Meeting of the Parliament 11 February 2026 [Draft]
I thank the member for this debate. As an endangered species myself, I am grateful to be species champion for the once endangered golden eagle, and I even have the South of Scotland Golden Eagle Project in the Tweed Valley in my constituency.
From 2018 to 2024, 28 juvenile chicks were legally moved from the Highlands to the south of Scotland, establishing the current population of 48 to 50 birds. They are thriving because of the terrain, the supply of food and the protections.
I visited the secret location where the chicks develop into full-grown adults. They are released in stages on to platforms for food, returning initially to their camouflaged container homes until they choose to fly free for good.
Escorted by experts, the visitor approaches the containers silently across fields, carrying a tub of fresh kill.
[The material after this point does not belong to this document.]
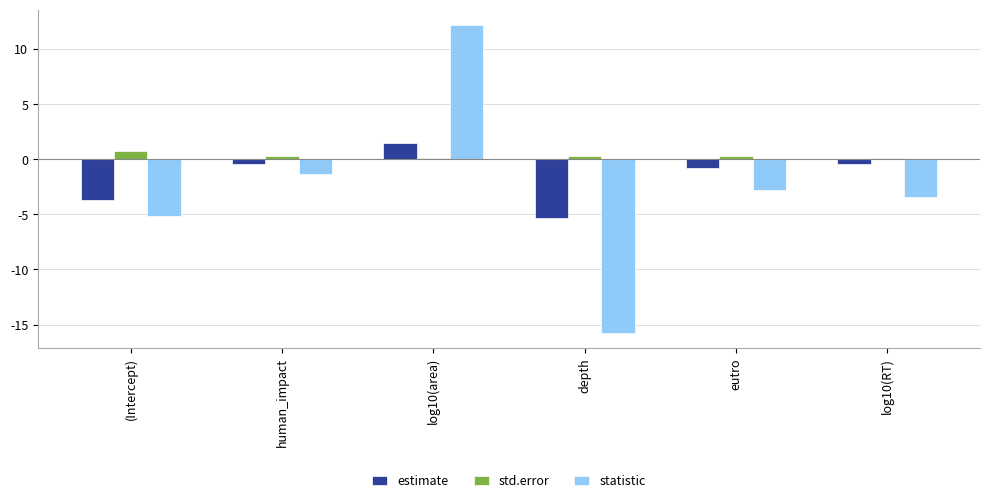

Rank the series by their average value, from lowest to highest.

statistic, estimate, std.error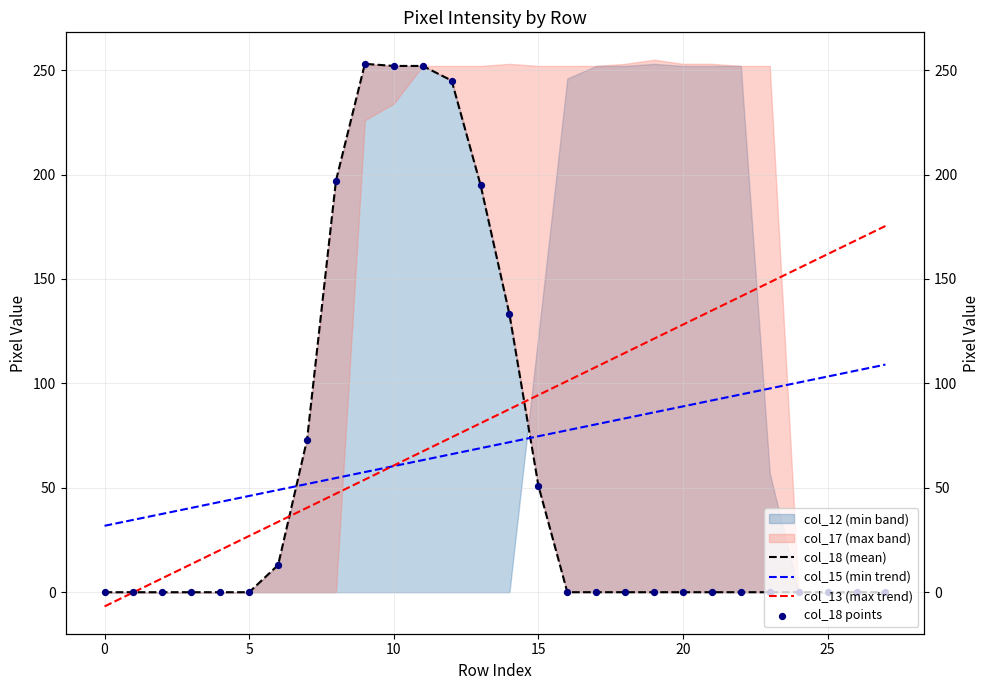

Is the value of col_18 (mean) at 25 greater than the value of col_13 (max trend) at 16?

No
The containers are solid on the side the visitor approaches from, with grid walls on the other side, facing the hills, so the birds can scope their future territories.
Wearing a gauntlet for protection, the visitor raises a small leather flap in the side of the container through which they can present the fleshy morsels to the chicks. As I did so, this huge bird turned away from those hills and briefly stared at me and the food, in that order. To say that I was taken aback by the size of that chick is an understatement. It was enormous.
More scary was the predatory look that it briefly gave me. I was, indeed, coming face to face with the eye of its ancestor, the dinosaur—but what a privilege and what a thrill. I commend that project to anyone coming in once I have retired.